[Opening Dataset entries section]

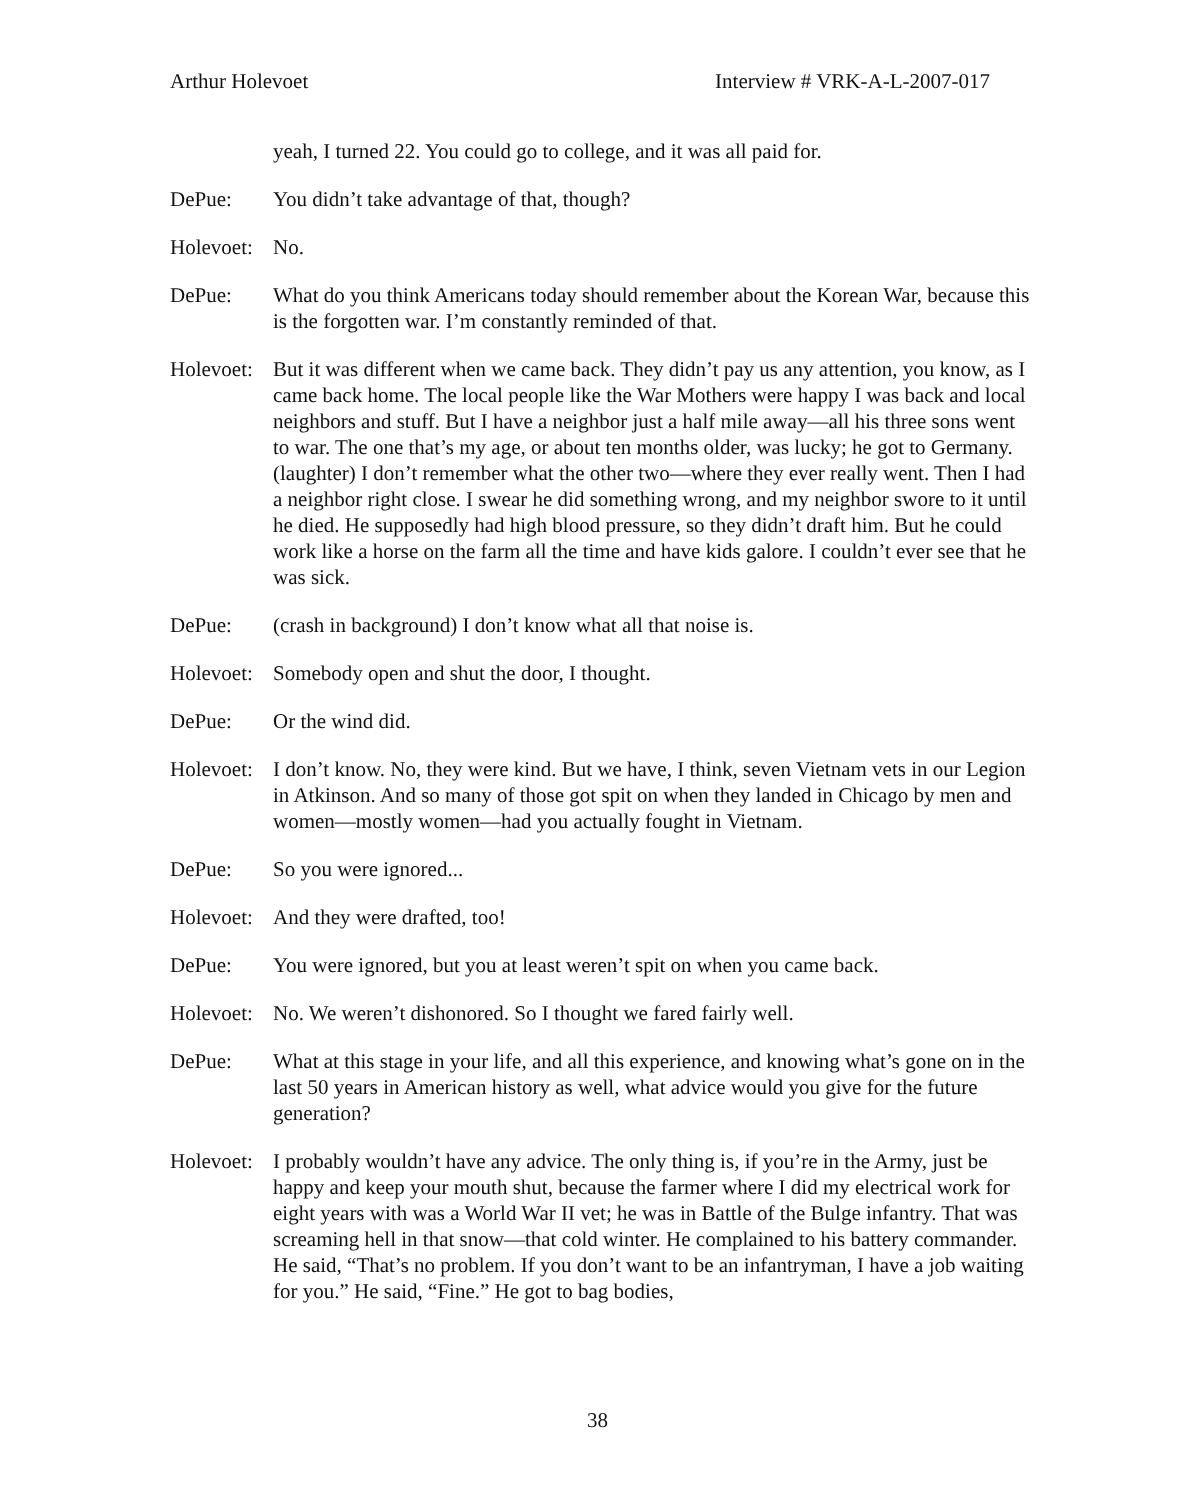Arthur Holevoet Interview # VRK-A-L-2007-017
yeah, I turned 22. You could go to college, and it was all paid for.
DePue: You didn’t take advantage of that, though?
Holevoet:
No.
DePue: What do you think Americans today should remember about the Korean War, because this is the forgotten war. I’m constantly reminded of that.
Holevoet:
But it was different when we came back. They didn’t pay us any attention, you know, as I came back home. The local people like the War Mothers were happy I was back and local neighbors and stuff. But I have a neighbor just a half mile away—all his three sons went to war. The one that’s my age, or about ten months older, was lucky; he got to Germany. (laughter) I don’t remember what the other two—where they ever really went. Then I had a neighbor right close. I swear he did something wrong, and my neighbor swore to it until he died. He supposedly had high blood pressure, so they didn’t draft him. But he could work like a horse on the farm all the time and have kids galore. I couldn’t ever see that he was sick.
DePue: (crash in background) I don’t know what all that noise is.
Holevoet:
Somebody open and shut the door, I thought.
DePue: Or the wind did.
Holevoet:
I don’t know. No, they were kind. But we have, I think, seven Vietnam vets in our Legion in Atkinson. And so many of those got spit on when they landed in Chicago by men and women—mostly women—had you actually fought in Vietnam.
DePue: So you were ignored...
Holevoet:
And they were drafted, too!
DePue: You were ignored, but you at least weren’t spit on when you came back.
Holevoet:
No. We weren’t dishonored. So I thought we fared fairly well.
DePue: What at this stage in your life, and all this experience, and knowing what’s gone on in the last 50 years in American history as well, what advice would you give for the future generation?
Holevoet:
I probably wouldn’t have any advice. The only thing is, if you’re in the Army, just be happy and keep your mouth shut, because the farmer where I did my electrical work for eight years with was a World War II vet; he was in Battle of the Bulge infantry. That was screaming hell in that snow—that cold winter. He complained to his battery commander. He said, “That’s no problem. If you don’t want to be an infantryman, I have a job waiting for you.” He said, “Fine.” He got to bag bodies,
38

[Closing Dataset entries section]
[Opening Dataset entries section]

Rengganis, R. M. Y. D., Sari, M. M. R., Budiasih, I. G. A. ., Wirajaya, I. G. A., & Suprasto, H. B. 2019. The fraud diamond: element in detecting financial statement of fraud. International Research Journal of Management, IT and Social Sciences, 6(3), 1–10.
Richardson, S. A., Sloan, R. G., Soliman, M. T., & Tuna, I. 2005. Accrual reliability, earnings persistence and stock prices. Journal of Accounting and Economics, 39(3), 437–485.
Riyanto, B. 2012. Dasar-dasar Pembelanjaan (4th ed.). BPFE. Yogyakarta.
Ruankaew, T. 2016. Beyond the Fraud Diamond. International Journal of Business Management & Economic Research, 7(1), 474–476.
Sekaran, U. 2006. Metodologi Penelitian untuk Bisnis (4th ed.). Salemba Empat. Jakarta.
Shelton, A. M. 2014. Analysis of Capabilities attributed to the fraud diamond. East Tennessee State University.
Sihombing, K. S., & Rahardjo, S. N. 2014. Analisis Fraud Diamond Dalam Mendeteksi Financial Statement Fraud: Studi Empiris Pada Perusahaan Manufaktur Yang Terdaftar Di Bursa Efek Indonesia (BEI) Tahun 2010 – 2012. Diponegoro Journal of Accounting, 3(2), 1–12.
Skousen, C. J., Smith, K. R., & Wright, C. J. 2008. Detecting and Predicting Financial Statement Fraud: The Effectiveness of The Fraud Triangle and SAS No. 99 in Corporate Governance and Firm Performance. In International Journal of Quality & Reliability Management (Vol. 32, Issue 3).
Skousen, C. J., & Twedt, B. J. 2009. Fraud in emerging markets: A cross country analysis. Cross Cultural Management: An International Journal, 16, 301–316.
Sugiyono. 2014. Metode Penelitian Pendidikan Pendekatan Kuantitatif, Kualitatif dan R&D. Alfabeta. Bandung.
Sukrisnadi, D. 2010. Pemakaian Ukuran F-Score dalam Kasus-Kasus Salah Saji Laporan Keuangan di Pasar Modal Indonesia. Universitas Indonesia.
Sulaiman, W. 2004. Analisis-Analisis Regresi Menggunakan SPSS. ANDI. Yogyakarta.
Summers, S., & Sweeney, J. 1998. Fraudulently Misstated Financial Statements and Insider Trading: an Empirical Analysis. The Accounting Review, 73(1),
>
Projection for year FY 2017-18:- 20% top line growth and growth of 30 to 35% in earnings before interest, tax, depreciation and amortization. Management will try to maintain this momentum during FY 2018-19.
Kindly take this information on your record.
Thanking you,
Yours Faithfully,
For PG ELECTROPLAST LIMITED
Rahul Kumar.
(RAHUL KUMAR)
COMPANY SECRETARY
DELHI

[Closing Dataset entries section]

◆ **About this task**
Report every line in the data above in which the word "advice" appears.

◆ **Answer to the exercise**
DePue: What at this stage in your life, and all this experience, and knowing what’s gone on in the last 50 years in American history as well, what advice would you give for the future generation?
I probably wouldn’t have any advice. The only thing is, if you’re in the Army, just be happy and keep your mouth shut, because the farmer where I did my electrical work for eight years with was a World War II vet; he was in Battle of the Bulge infantry. That was screaming hell in that snow—that cold winter. He complained to his battery commander. He said, “That’s no problem. If you don’t want to be an infantryman, I have a job waiting for you.” He said, “Fine.” He got to bag bodies,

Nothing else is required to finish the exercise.